Pepper is an exotic climbing perennial plant native to the hottest regions of India and in the central Himalayas. Like like salt, it is such a common spice that it’s likely to be noticed only in its absence from the kitchen or dining table. Although pepper is most valued for cooking, its medicinal qualities far outshine its flavor profile. Throughout India’s long Ayurvedic tradition, pepper has been a widely used, versatile plant, and often prescribed for its healing and balancing effects.

Pepper is mentioned in the Charaka Samhita, the ancient Indian guide to a healthy and balanced way of living. The Charaka Samita is one of two foundational Hindu texts of Ayurvedic teachings that has survived from ancient India. The word “pepper” hails from the word “pippali,” meaning long pepper. The word “pepper” eventually became a generic term to include New World peppers such as red, green, yellow, capsicum, chili, and bell peppers.

Ayurvedic healthcare is based on holism, in which balance is the goal of the practitioner. Using specific herbs, the Ayurvedic doctor aims to restore equilibrium while avoiding side effects. Even more important than the chemical makeup of nature’s plants are their qualities and ability to interact with the human body, mind, and spirit. It’s of utmost importance to support the natural body types (doshas) and bring them into harmony with the universe.

Pepper through an Ayurvedic Lens

According to Ayurveda’s classification, pepper is heavy, slightly oily, and has moisturizing properties. The long pepper is a powerful healing plant with a quick and almost immediate effect after consumption.

Throughout India’s long Ayurvedic tradition, pepper has been a widely used, versatile plant, often prescribed for its healing and balancing effects.

Pepper is known in Ayurvedic medicine to increase internal heat. It has been traditionally used for respiratory diseases, as well as conditions related to intestinal flora. Pepper features cleansing and antioxidant properties, and enhances bioavailability — meaning it helps the body absorb and circulate needed nutrients. Additionally, pepper may help promote the free flow of oxygen to the brain, support digestion and circulation, stimulate the appetite, and support joint health.

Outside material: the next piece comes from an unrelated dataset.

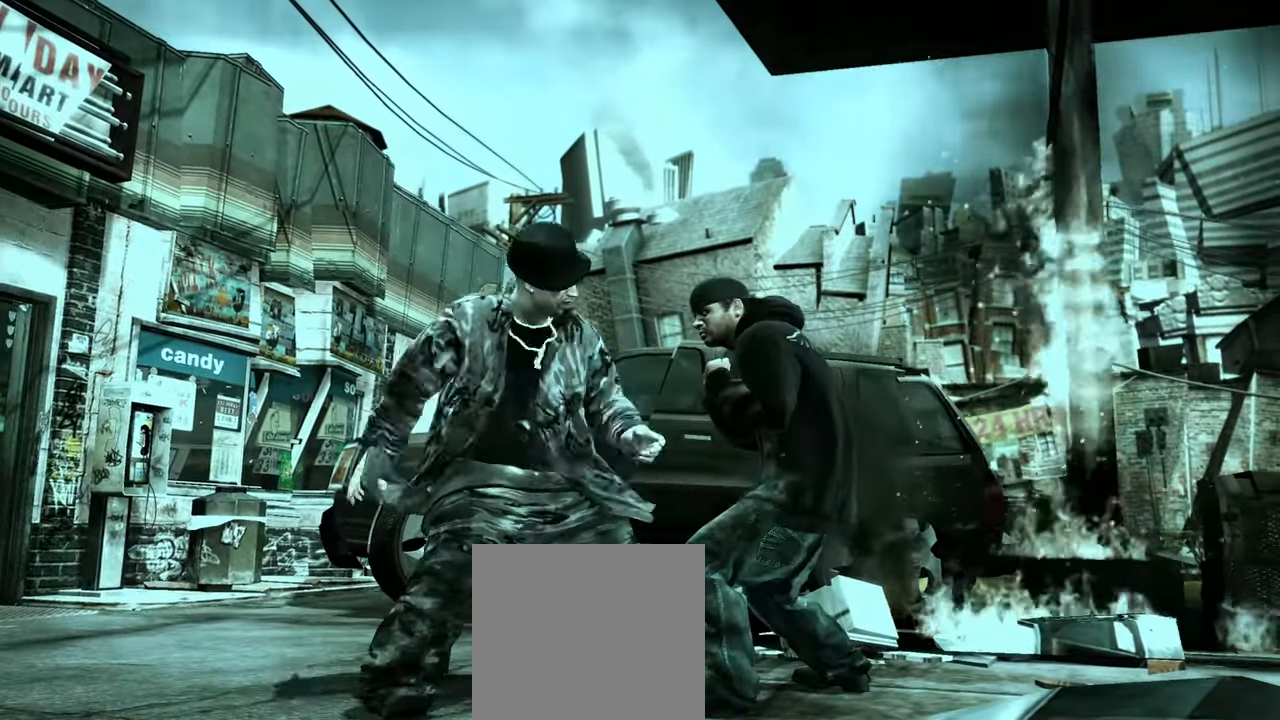
{"buttons": [], "left_stick": "center", "right_stick": "down", "events": [[217, "R2", "up"], [233, "right_stick", "center"], [317, "right_stick", "down-left"], [383, "right_stick", "up-left"], [483, "right_stick", "down"]]}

The practitioners of the Ayurvedic Clinic BANSKO, Bulgaria, explain that “The peppers of the pippali plant are picked early — when they are not yet ripe and still green in color. This is because at this stage of their development their taste is most intense and they are richest in healing properties. Once harvested, the fruits are dried in the sun until they become gray or almost black in color. Most often they are left intact to preserve their valuable properties.” 

Modern scientific research confirms that pepper may offer a number of potentially beneficial properties for the treatment and prevention of colds, cough, laryngitis, bronchitis, and asthma, as well as disorders of the gastrointestinal and circulatory systems, and for conditions such as immune deficiency.

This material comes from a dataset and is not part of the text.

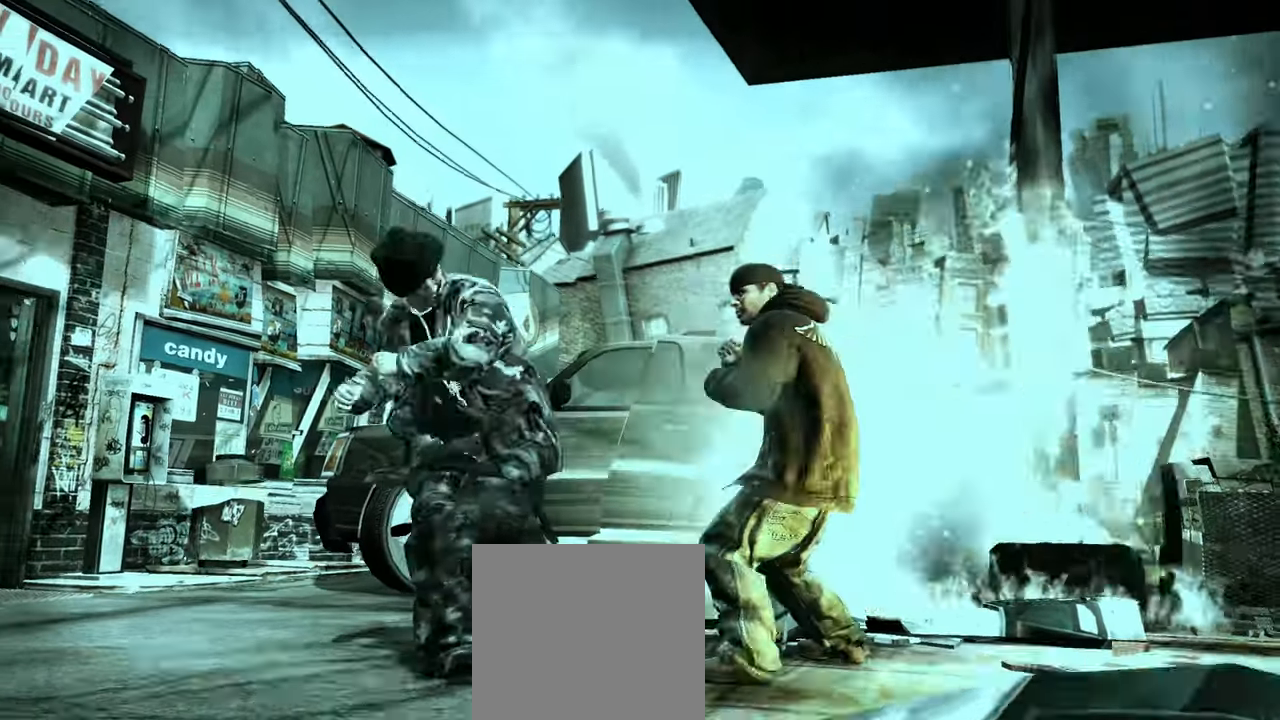
{"buttons": [], "left_stick": "down-right", "right_stick": "center", "events": [[17, "right_stick", "up-left"], [83, "right_stick", "center"], [217, "left_stick", "down-right"]]}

Researchers Hannah R Vasanthi and R.P Parameswari wrote in the journal Current Cardiology Reviews that pepper has an impressive antioxidant and antibacterial effect, and that it may help with digestion and weight loss because it stimulates the breakdown of fat cells. Pepper also may promote “significant protection against” cardiotoxicity (damage to the heart muscle) by virtue of its antioxidant and free-radical scavenging capacity.

The researchers also reported that black pepper influences lipid metabolism (the breakdown of fatty acids), which benefits the heart and blood vessels. Black pepper may have a vasodilating effect in that it increases the blood flow through the arteries and veins that, among other effects, brings more oxygen into the heart, nerves, muscles, lungs, and brain.

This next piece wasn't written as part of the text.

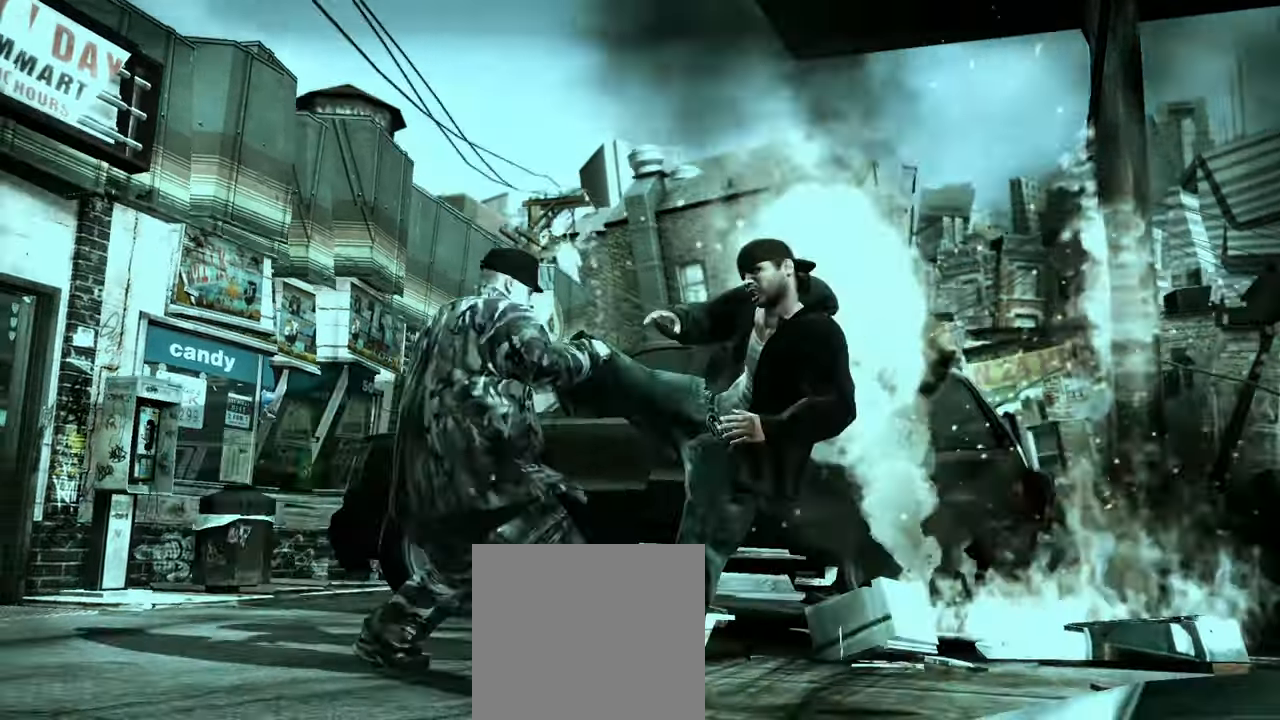
{"buttons": ["L2"], "left_stick": "up", "right_stick": "center", "events": [[367, "L2", "down"], [467, "left_stick", "up"]]}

Balancing the Doshas With Pepper

Due to the plant’s inherent ability to increase heat, pepper is used to strengthen the Pitta dosha and decrease levels of Vata and Kapha doshas. The Pitta dosha controls digestion, metabolism, and energy production, and those with a predominance of Pitta qualities have a fiery nature. When Pittas are out of balance, they may suffer from skin rashes, burning sensations, peptic ulcers, excessive body heat, heartburn, and indigestion. Therefore, too much pepper will fuel the fire and create an imbalance.

The Chopra Center tells us that the Vata dosha tends to be cold, light, irregular, dry, and always changing. To balance Vata, a person should make choices that encourage warmth, stability, and consistency in his or her life. Pepper is a good addition to the diet to bring needed heat to the mind, spirit, and body.

Kapha types, when out of balance, often become overweight, sleep excessively, and suffer from asthma, diabetes, and depression. Because Kapha is inherently cold, heavy, and dense, the key to balancing Kapha is stimulation, which is why pepper, as well as cayenne, mustard seed, and ginger, is so commonly prescribed by Ayurvedic doctors.

The lesson of pepper and its amazing health benefits is but one example of how we must look deeper into the qualities of nature’s foods. What may appear to be no more than a spice to jazz up your dinner is actually a food capable of restoring health by balancing the doshas and supporting the body’s natural systems of metabolism, detoxification, circulation, and nerve transmission. Pepper seems to represent the Ayurvedic philosophy that the value of nature’s foods lies beneath the surface, there for those who understand how to appreciate it.